80代で一人暮らしとなると、終活の一つとして見守りが必要です。具合が悪く、誰かに助けを求めようとしても動けなければ大変なことになります。
この場合、1ヶ月に1回という見守りではなく、毎日特定の時間に電話が鳴り、それをとることで本人の無事が確認できるような自動電話型見守りサービスがベストです。
終活において、財産管理はもっとも大切な行為です。
本人は、頭はしっかりしているけど、体が不自由になり、自分で銀行に行けなくなった場合、受任者が財産管理委任契約書を持って、銀行などへ行き、本人の代わりにお金を引き出したりします。
認知症などで判断能力が低下してきた場合、任意後見監督人選任の申し立て手続きを家庭裁判所にします。その後、任意後見人を監督する監督人が選ばれ、任意後見監督人の下で、財産管理を行います。
※なぜ任意後見監督人が就くのか
ご本人の判断能力が低下しているため、自分で任意後見人を監視できないからです。
亡くなった場合、任意後見人としての業務は本人の死亡により終了します。
生前に結んでいた死後事務委任契約に基づき、葬儀の手配、納骨、病院への費用の支払い、施設の退去手続きなどをします。
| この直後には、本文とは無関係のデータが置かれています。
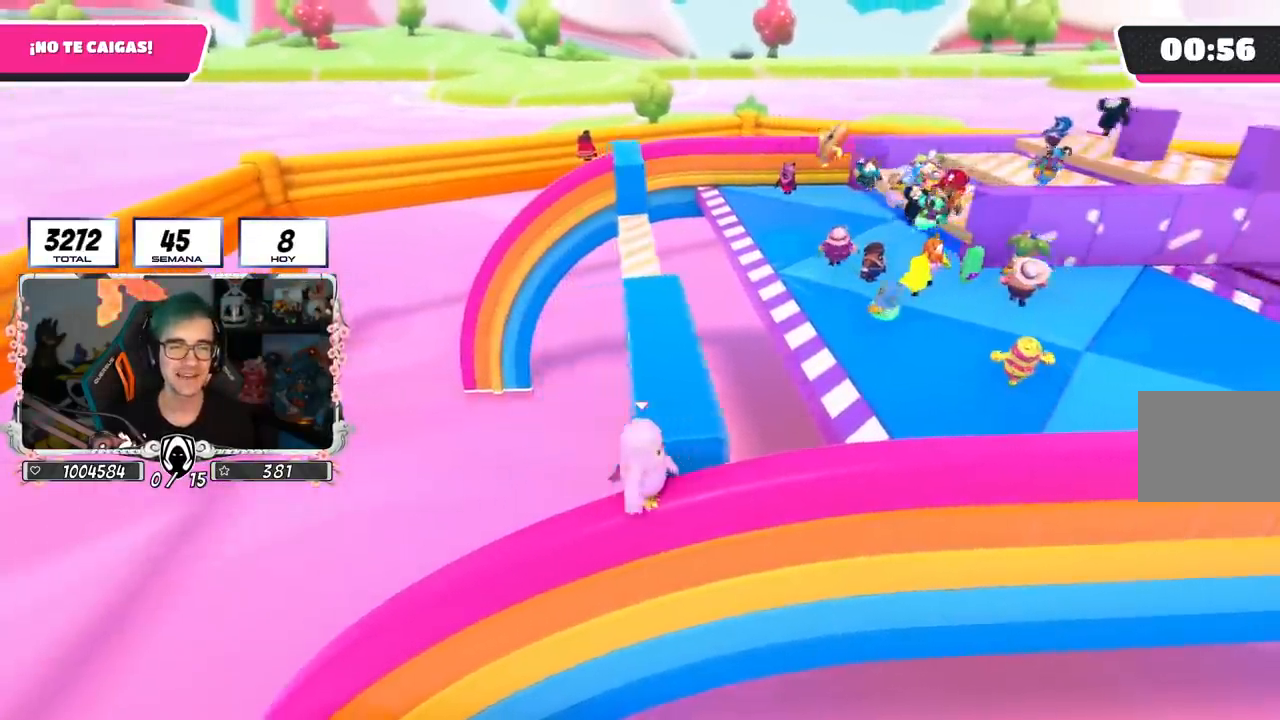
{"buttons": [], "left_stick": "center", "right_stick": "center", "events": [[217, "left_stick", "left"], [267, "left_stick", "center"]]}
相続人がいる、いないに関わらず本人には希望があるはずです。本人の財産をどこに、どう配分するかを決めるのは本人です。本人の希望通りにさせてあげましょう。
生前に残していた遺言内容を実現する契約です。
遺言を残していたとしても、その通り実行されるとは限りません。
遺言執行契約で、その通り実行するように契約を結ぶのです。
どちらかが先に亡くなってからでは対応ができない場合があります。その時はかなり高齢だと思うので、新たに契約ををすることが難しいからです。
①の見守りサービス契約
④の死後事務委任契約
⑤の遺言契約
⑥の遺言執行契約
をお互いの任意後見契約と一緒に結ぶことを忘れないようにしましょう。